We affirm. Initially, it cannot be doubted and petitioner does not contend that PERB's interpretation of 4 NYCRR 204.10 (a) and 204.12, as necessitating dismissal of exceptions not filed by the stated date for which no extraordinary circumstances are presented to justify the untimeliness, is rational. Petitioner's quarrel on appeal is that this interpretation is selectively applied only when the opposing party renders a formal timeliness objection. According to petitioner, to the extent that no objection is made, untimely exceptions are routinely accepted without the necessity of demonstrating extraordinary circumstances. A review of the record indicates that this issue was not raised in the motion papers before Supreme Court and thus is not properly before this court on appeal. In any event we doubt that even if true such would render PERB's interpretation irrational. Nor is there any merit to petitioner's contention, again apparently raised for the first time on appeal, that PERB's interpretation of 4 NYCRR 204.10 (a) violates the principles of administrative stare decisis. A review of PERB decisions makes clear its history of dismissing exceptions as untimely in the absence of countervailing circumstances.

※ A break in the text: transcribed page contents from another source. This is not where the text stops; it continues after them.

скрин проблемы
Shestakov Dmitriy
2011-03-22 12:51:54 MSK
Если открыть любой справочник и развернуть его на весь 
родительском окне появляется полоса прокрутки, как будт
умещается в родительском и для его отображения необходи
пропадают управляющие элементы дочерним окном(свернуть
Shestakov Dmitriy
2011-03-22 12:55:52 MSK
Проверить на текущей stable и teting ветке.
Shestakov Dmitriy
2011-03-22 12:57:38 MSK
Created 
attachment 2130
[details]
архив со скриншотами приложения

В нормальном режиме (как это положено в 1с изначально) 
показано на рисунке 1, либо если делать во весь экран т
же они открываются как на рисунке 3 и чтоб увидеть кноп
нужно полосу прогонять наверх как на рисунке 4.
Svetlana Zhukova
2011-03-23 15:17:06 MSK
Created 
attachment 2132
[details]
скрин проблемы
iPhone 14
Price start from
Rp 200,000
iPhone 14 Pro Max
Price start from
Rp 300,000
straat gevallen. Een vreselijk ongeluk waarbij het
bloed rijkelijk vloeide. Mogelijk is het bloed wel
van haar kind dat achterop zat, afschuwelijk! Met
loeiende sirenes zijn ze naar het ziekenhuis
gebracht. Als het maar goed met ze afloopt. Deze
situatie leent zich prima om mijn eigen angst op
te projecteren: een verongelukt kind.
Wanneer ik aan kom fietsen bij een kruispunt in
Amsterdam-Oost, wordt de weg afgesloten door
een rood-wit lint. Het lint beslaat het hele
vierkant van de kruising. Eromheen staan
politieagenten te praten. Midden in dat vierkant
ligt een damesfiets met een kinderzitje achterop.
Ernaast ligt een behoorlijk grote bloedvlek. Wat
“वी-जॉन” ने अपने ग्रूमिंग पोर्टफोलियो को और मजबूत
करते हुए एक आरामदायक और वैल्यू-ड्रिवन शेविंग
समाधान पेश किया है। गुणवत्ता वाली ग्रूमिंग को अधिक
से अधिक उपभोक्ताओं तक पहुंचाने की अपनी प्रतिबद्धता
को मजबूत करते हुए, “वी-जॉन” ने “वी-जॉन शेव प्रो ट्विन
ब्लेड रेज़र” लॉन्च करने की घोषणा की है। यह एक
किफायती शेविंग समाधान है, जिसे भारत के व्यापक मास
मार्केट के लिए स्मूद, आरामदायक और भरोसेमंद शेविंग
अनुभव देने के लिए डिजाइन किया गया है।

4 NYCRR 204.10 (a) provides, in pertinent part, "Within 15 working days after receipt of the decision and recommended order, a party may file with [PERB] * * * a statement in writing setting forth exceptions thereto * * *; at the same time, copies of such exceptions and briefs shall be served upon all other parties and proof of such service shall be filed with [PERB]."

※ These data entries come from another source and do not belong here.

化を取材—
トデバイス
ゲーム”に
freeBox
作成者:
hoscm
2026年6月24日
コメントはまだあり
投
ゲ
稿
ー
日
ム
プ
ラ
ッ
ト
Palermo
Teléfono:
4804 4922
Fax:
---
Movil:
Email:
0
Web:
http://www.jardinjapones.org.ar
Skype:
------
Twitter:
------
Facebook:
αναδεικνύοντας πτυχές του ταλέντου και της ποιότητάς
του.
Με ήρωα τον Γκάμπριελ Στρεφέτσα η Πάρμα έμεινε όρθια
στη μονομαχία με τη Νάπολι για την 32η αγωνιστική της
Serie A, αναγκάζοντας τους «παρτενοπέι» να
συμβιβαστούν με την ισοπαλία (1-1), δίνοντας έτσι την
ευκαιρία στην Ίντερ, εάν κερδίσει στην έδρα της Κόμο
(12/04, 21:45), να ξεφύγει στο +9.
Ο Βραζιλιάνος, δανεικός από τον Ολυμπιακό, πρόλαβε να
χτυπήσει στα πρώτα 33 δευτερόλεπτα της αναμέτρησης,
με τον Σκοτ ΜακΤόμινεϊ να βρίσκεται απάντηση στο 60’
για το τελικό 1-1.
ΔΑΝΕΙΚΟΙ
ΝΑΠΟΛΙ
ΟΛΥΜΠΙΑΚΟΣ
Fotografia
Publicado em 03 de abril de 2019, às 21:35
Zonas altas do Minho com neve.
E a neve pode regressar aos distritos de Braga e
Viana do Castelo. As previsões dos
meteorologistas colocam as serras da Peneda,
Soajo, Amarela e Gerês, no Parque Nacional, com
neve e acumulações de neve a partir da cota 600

4 NYCRR 204.12 provides, in pertinent part, "A request for extension of time within which to file exceptions and briefs shall be in writing, and filed with [PERB] at least three working days before the expiration of the required time for filing, provided that [PERB] may extend the time during which to request an extension of time because of extraordinary circumstances."

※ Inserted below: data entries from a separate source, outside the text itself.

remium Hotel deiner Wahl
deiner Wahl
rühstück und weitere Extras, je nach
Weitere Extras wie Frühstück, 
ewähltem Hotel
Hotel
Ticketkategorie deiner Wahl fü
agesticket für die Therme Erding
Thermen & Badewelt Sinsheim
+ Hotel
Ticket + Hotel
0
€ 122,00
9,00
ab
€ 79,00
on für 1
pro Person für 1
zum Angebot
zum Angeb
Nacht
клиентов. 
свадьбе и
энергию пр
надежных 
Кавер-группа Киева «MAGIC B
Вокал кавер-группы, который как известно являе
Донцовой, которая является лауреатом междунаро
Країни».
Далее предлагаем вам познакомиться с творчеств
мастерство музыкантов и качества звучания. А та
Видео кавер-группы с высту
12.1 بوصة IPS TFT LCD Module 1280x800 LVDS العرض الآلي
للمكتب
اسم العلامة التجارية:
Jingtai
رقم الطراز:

We likewise believe that PERB properly concluded that the exceptions were untimely and did not abuse its discretion in failing to excuse petitioner's delay. With regard to the former argument, petitioner attempts to fit this situation within the ambit of General Construction Law § 20 which operates to extend the final day for performing an act until the next business day when the final day falls on a Saturday, Sunday or holiday. According to petitioner, since the exceptions at issue herein were postmarked on May 7, 1990, the next business day following the May 4, 1990 deadline, they are timely. However, because on its face General Construction Law § 20 applies only when the last day for performance of an act falls on a Saturday, Sunday or holiday and because the last day to perform the instant act was on a Friday, this argument lacks merit. Nor in our view was PERB's action in failing to excuse the admittedly de minimis delay irrational. In its affirmation, petitioner's attorney merely states how the untimely filing occurred, i.e., the exceptions were forwarded from petitioner's counsel's office to its mailroom for mailing on May 4, 1990 but counsel learned on Saturday, May 5, 1990 that the material had been returned to his office from the mailroom unmailed, causing him to place the material in a U.S. Postal Service mailbox on May 6, 1990. Conspicuously absent is any explanation as to why the material was not delivered or mailed on May 4, 1990. Petitioner has offered no affidavits of anyone with first-hand knowledge to explain this unusual occurrence or any other evidence to substantiate this claim. Under the circumstances, PERB's conclusion that petitioner's excuse, i.e., that the mailroom for some unknown reason returned the materials to counsel's office instead of mailing them out, did not rise to the level of exceptional circumstances warranting waiver cannot be said to be irrational or an abuse of discretion.
Levine, J.P., Mercure and Casey, JJ., concur. Ordered that the judgment is affirmed, without costs.